→ Passage:
• • • • •
Me, Brad, Chef and Harry Schwartz.

The Joyce Farms approach is common sense and begins in a place all chefs can relate to.  How do we get best flavor from an animal?  The answer is simple – natural animal, not bred to be factory farmed on cheap grain and restricted conditions, begets natural flavor and nutritional value.  We last spoke with Ron for the blog about his Aberdeen Angus program.  Today we share our tour of farmer Adam Grady’s Dark Branch Farm in Kenansville, NC to see it in action.  Grady is also raising Joyce’s heritage hog of choice, the Gloucestershire Old Spot.  The timing couldn’t have been more opportune — with the area still reeling from Hurricane Florence, the flood recovery process was an object lesson all its own.

Watch and learn here, and look for more menu items to come at Michael’s Genuine Food & Drink as the season changes and we continue to evolve our efforts at product sourcing as a growing business.

[Video] Gone Fishing for Florida Stone Crab Season

It all began with a hunt for a frog leg source in 2006 when Michael’s Genuine® Food & Drink was a set of plans and dreams. Some 12 years later, fisherman George Figueroa of Trigger Seafood is Michael’s source for everything under the South Florida sun including these Everglades treats, from local spiny lobster to his company’s namesake triggerfish when we’re lucky.  Like most long lasting relationships, things grow and evolve.  You see each other when you can — sometimes more often than others, but it’s always like yesterday and there’s always an opportunity for a spontaneous adventure.  When George happened to be by the office last week to pick up a check, he asked if I wanted to join on the boat Sunday for the 2018 Florida Stone Crab season harvest.  Frog gigging?  Sure, Michael has donned the headlamp under full moonlight.  Wild boar hunting? He and culinary director Bradley Herron joined George on the swamp buggy.  But after all this time, it would be our first time pulling traps — and certainly not the last!

Unlike recreational opportunities, our fisherman has a commercially-regulated (for sustainability) license where he may legally harvest both claws — if they are legal in size and the crab continues to feed (as many frisky ones we encountered today without claws were doing in the traps.) The crabs’ natural predators in the bay including triggerfish, dolphin, turtles, and octopus actively prey on both clawed and clawless specimens. The reality is we encountered pilfered and stolen traps all day long, which is bad for everyone, especially the health of our fishery.

Stone Crab season is one of those give-ins. Not taken for granted but to a certain degree expected.  Nothing should ever be that way, and we are grateful to have had the opportunity to realize it through this past weekend’s experience.  George’s office is like that.  It appears to be a constant — the crystalline water of Biscayne Bay, the blue sky embracing its National Park, the delicious seafood.

Scratch the shimmer though, and the squalls, the tropical changes, the pirate’s-life-for-me blood coursing thick and hungry in all of us down in these wild parts rise to the surface.  That’s the thing about buried treasure.  It makes us all go a little crazy. Go rogue in the rush of discovery and payday in glorious sweet meat.  But what will you pull up?  Has someone gotten there, to your licensed traps, first? The unpredictability of it all runs deep, and that’s the object lesson we took away with our 65-pound claw haul. Protection and regulation can only do so much for our natural resources.  It takes a little more work than that.  It takes respect, and education even when it’s not always easy on the eyes is a fine place to start.

Thank you @jorge_trigger_seafood for showing us the #stonecrab ropes, sharing insight into the challenges of managing this fishery, and always telling it like it is. Keep it real and come along for the ride with us on the video above. When you enjoy some claws at MGFD or Amara at Paraiso there will be new meaning and respect to contemplate — how they got to the table and in some cases why they’re absent from it.
• • • • •
→ Information:
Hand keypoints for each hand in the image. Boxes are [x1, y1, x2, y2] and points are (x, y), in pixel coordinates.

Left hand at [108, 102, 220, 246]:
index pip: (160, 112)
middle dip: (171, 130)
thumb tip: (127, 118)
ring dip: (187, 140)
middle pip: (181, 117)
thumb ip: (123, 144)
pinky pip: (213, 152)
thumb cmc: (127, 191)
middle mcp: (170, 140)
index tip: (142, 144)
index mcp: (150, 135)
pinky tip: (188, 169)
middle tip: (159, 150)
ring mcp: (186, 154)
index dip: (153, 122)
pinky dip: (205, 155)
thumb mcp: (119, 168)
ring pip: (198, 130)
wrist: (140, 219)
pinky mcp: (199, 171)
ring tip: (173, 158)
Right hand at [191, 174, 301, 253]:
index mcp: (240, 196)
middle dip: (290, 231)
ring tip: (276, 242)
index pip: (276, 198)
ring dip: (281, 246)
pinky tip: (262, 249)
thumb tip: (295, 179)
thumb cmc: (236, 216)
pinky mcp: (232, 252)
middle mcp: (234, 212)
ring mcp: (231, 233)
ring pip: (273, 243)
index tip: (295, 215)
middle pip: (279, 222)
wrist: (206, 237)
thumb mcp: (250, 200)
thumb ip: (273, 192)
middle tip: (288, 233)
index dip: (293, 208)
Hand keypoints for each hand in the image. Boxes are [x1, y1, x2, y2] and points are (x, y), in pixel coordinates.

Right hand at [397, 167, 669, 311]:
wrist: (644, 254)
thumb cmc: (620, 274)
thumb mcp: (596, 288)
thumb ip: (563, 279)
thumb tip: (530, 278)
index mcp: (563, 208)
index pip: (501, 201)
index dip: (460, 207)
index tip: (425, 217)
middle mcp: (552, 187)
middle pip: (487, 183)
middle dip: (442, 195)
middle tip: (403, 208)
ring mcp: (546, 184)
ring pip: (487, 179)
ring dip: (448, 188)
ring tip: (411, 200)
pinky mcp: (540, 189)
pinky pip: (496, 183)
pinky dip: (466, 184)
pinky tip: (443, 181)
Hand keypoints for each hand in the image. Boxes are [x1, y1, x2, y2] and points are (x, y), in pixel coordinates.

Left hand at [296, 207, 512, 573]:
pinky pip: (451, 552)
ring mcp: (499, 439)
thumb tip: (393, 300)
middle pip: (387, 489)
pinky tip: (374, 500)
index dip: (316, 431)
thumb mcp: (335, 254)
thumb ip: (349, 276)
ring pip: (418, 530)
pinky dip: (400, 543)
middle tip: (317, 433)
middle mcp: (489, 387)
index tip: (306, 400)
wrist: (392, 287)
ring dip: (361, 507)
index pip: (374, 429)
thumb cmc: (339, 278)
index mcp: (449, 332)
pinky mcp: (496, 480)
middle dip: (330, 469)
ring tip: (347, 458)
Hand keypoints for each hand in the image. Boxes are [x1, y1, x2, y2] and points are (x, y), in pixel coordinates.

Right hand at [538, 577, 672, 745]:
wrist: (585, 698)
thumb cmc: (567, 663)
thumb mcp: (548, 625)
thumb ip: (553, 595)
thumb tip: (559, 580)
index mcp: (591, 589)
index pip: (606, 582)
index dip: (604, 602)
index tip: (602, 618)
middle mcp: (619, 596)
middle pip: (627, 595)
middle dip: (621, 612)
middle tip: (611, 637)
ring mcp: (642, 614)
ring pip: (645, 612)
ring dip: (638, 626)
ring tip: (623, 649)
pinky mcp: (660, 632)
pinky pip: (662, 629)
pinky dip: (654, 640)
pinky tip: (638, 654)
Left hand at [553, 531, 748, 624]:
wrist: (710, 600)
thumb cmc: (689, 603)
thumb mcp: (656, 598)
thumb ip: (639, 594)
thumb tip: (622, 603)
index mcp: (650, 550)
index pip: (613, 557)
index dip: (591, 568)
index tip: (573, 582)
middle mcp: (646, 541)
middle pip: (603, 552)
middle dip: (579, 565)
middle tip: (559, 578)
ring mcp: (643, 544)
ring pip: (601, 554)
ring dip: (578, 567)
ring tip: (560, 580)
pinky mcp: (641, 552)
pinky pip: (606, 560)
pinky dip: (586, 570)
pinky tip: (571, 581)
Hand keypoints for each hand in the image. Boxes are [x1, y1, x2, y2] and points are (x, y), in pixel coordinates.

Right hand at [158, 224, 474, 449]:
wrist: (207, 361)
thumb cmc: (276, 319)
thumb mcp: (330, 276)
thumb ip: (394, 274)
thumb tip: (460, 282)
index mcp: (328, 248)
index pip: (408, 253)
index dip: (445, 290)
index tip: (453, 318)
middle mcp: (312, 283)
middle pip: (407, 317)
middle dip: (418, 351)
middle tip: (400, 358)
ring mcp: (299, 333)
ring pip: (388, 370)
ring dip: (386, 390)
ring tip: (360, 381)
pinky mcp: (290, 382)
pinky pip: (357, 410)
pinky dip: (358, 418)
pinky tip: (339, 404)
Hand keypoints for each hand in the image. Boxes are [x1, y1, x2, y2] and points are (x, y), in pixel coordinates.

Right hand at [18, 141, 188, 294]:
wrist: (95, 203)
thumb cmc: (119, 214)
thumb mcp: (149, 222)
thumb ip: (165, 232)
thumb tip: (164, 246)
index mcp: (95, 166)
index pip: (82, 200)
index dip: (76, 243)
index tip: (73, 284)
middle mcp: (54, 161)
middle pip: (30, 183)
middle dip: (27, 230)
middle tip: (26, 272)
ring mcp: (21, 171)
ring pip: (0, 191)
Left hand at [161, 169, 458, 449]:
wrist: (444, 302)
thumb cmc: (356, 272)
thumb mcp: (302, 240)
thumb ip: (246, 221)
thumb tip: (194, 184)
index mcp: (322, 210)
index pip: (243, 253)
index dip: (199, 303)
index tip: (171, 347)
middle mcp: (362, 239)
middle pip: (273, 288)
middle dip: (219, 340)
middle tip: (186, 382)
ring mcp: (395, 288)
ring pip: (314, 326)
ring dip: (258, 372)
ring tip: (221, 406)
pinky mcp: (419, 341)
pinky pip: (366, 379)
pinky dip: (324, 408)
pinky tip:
• • • • •
→ Questions on the material:
**A.** Summarize the passage in two sentences.
**B.** Please translate this sentence from the passage into Spanish: "Protection and regulation can only do so much for our natural resources."

→ Answers to the tasks:
**A.** The passage describes a tour of farmer Adam Grady's Dark Branch Farm in Kenansville, NC, which raises Joyce Farms' heritage hog of choice, the Gloucestershire Old Spot, in an area still reeling from Hurricane Florence. It then recounts a day pulling traps with fisherman George Figueroa of Trigger Seafood for the 2018 Florida Stone Crab season, where pilfered and stolen traps and a 65-pound claw haul showed that protection and regulation can only do so much for natural resources, which also take respect and education.

**B.** La protección y la regulación solo pueden hacer hasta cierto punto por nuestros recursos naturales.